_TEXT SECTION_:
The traditional classification of GVHD is based on the timing of onset:
acute (aGVHD), within the first 100 days after HSCT, and chronic
(cGVHD), after the first 100 days. However, beyond the temporal
criterion, aGVHD and cGVHD are different diseases, with characteristic
clinical presentation, diagnostic criteria, and tissue pathology.
Systemic inflammation and tissue disruption predominate in aGVHD,
whereas the immune dysregulation leading to several infections is the
prevalent presentation in cGVHD.[3] Thus, the
characteristic clinical manifestations became the diagnostic features
instead of the time of the onset, based on National Institutes of
Health (NIH) consensus criteria.[4]
In particular, in this review we discuss the role of gut microbiota in
the GVHD, focusing on data on humans.
The Healthy Gut Microbiota
In the last years, the increasing interest on human gut microbiota
led to large-scale attempts to characterize it. The association of
traditional cultural techniques with new molecular techniques based on
the analysis of the small subunit ribosomal RNA (SSU rRNA) gene
sequences as phylogenetic markers made bacteria the most known
components of gut microbiota, identifying more than 1000 species.
Bacteria together with Archaea and Eukaryota constitute the three
kingdoms in which life is classified. Bacteria are subclassified in
many phyla (plural of phylum, major taxonomic division that contains
one or more classes, Box 1),
but only a few phyla are mostly represented, accounting for more than
160 species, and, among them, Firmicutes (consisting mainly of
Gram-positive clostridia) and Bacteroidetes (consisting mainly of
Gram-negative bacteria) are prevalent.[1,5]
These two phyla, together with the less represented Actinobacteria and
Proteobacteria are not only the most abundant, but also include
the most diverse microorganisms in
the adult gastrointestinal tract. Other represented phyla
are Verrucomicrobia, Lentisphaerae, Synergistetes, Planctomycetes,
Tenericutes and the Deinococcus-Thermus group, Melainabacteria, and
Gemmatimonacete. Regarding the other two kingdoms, the Euryarchaeota,
including the highly represented methanogens, are the most represented
Archaea, whereas, among the Eukarya, some Candida spp are the most
prevalent.

_COLLECTED MATERIAL_:

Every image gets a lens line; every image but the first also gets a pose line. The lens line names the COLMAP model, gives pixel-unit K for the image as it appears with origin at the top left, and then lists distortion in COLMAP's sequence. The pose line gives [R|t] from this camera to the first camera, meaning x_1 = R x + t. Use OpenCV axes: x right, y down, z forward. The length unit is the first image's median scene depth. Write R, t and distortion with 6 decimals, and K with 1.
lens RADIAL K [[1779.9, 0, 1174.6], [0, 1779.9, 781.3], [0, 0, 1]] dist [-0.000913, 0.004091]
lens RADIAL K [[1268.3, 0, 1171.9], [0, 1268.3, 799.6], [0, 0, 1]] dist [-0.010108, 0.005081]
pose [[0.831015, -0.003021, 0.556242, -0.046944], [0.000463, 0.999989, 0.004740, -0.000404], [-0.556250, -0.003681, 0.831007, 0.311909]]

_WORK ITEM_: Continue the passage on graft-versus-host disease and the healthy gut microbiota from the point where it stops.

_EXPECTED ANSWER_:
The earliest years of life are essential for the
development of individual microbiota that depends on several factors,
such as maternal and family members microbiota, kind of delivery,
breastfeeding and early exposure to antibiotics. After this phase,
individual microbiota composition is stable in the adult life for
decades, and it may be the same also for the entire lifetime unless
perturbing factors occur, such as antibiotic therapies or infections.[6]
|
Box 1. Example of taxonomy of Escherichia coli. |
The Role of Gut Microbiota in the Immune Regulation
The correct development of gut microbiota is strictly related to the
healthy maturation of the immune system, and both develop in the first
2 years of life. In fact gut microbiota constitutes a stimulus that
drives the development of the immune system in its capacity to react to
pathogens and in the induction and maintenance of the tolerance
process. On the other side, immune dysregulation can induce an
alteration in gut microbiota.[7,8] The importance of
this bidirectional relationship has been highlighted by data from
germ-free (GF) animals that showed reduced development of both innate
and adaptive immunity with increased susceptibility to microbial
infections.[9,10]
The integrity of the gut barrier is the basis of the healthy
stimulation of the immune system by microbiota.
In
fact, the continuous stimulation by luminal commensal antigens should
be regulated to avoid the over-stimulation of the immune system. This
is warranted by the presence of a physical barrier between gut
microbiota and host immune cells, composed of epithelial cells and the
mucus layer above them. In particular, the mucus layer consists of an
inner and an outer layer, but whereas the outer one is colonized by
large numbers of bacteria, the inner one, thicker than the outer one,
constitutes a barrier for them.[11,12] Furthermore,
even innate lymphoid cells[13,14] and IgAs[15]
contribute to reduce the penetration of microorganisms through the
epithelial cells and their presentation to the immune system.
Microbiota is essential for the correct development of both innate and
adaptive immune response.
Conversely, microbiota needs a healthy
immune system to correct its development. In fact, for example, the
deficit in IgA response alters the composition of microbiota.[16-18]
Microbiota and the Innate Immune Response
Gut
microbiota could regulate lamina propria phagocytes and, in particular,
it could increase the production of pro-IL1β in resident macrophages[19] and neutrophils,[20]
that could be rapidly activated in IL1β in response to pathogens.
Microbiota could also influence systemic neutrophils response enhancing
their bactericidal activity triggering the NOD1 signaling through
peptidoglycan stimulation.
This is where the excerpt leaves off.